I’ll now turn the call over to the operator.
Certainly. [Operator Instructions] And our first question will come from Bertrand Donnes of Truist. Your line is open.
Hi. Good morning guys. Just on the…
…start off the – maybe you could go into detail on the timing of turn-in-line activities in 1Q. I think it impacted volumes a little bit. Just wanted to see if what happened there and if you caught up in all that activity and maybe if anything is going to slip from 2023 to 2024 as a result. And then the second question is just, you have a pretty good diverse inventory when it comes to product mix. Do you plan to change any activity based on the current gap oil prices or is that all kind of locked in due to permits?
Well, please, Dave?
So, I’ll take the first one anyway. So what was really pushed as far as capital spend and a little bit of our production was we had a Gus Pad, 19 brand new wells, nine old wells, and then we had a Cordon 26 brand new wells and 10 wells that were old. So we had a 28 well pad and a 36 well pad. Our team is getting very familiar with the area that we’re working in down in Adams County. We’ve been very good at implementing SIMOPS operations with two drill out rigs and at the same time we have flowback. What happened in this particular situation is that we had about half of our Cordon wells on at the end of the quarter. We finished up the work and now they’re all online. Basically it shouldn’t change any of our yearly production volumes, but the second quarter will benefit from this since they were turned on this month or last month.

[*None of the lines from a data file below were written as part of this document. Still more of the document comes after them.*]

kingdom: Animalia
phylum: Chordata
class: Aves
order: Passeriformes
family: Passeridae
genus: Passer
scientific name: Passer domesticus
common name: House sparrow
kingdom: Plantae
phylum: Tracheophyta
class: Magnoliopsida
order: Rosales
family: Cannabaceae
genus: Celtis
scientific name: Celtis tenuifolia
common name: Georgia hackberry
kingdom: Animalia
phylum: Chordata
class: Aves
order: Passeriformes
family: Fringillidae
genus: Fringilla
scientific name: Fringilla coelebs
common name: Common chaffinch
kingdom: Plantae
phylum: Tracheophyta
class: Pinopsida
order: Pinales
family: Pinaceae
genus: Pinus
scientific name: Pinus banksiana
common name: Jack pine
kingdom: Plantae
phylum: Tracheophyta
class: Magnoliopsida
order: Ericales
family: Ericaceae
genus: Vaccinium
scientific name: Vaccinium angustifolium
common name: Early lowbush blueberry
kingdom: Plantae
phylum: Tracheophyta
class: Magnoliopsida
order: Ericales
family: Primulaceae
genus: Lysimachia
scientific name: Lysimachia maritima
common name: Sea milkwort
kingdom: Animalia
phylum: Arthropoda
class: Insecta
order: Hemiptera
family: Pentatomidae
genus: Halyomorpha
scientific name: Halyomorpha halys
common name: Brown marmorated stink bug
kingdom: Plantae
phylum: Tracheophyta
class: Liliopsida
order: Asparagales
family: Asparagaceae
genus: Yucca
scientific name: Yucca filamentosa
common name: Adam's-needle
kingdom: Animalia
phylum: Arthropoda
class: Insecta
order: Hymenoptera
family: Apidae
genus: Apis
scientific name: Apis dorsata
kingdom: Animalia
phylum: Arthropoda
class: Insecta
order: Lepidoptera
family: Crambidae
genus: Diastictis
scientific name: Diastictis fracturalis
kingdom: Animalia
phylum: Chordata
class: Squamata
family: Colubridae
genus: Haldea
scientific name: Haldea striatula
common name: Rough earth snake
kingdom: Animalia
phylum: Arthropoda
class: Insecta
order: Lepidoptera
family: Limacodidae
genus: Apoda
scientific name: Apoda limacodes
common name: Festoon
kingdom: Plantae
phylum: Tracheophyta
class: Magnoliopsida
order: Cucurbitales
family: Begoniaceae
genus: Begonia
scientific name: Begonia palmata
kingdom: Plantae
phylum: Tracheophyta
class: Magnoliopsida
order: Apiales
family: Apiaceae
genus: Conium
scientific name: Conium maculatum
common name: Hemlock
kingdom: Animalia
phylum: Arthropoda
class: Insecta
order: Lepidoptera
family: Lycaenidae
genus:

Right, and just to reiterate that, I mean, this is a matter of a couple days and when you’re turning this many wells on this quickly, a week delay in production ends up being a little material. But the second quarter, as Dave says, it’s benefited and as we set in the quarter, we can now point to the top end of the 2023 guidance. So there is nothing that’s getting pushed to 2024.
Yes. And then on your question around commodity mix and scheduling and the rigs I wouldn’t expect any big changes in our plan. We have tremendous economics on the drilling projects. The plan and the completions, the drilling schedule, everything is really well laid out by our planning group and I don’t see us making any significant changes to that particularly with the resilient nature of these [indiscernible] in completion projects.
And is there any change maybe year-over-year in 2024 versus 2023? And that’s all I got. Thanks.
Again, I would say the only thing is we – and this is like 1% or 2% of your oil mix when we get to the cap area which is our old summit and plains area, we do hit a little more gassy that’s just strong returns from that area. But generally speaking over the next five to 10 years, the oil mix is still going to be in that 30% to 32% range. So we feel very comfortable able to do this year after year.
That’s perfect. Thanks guys.
[Operator Instructions] I would now like to turn the call back over to Bart Brookman for closing remarks.
Thank you, Lutana. Probably the shortest Q&A session we’ve ever had. So maybe that’s a good thing, good communications on our part in a great quarter. And thank you for all those who did join and we really are excited about the outlook for second quarter and the balance of the year. I am heading into next year, so appreciate you joining. Thank you.
Ladies and gentlemen, this concludes today’s conference. Thank you for your participation. You may now disconnect.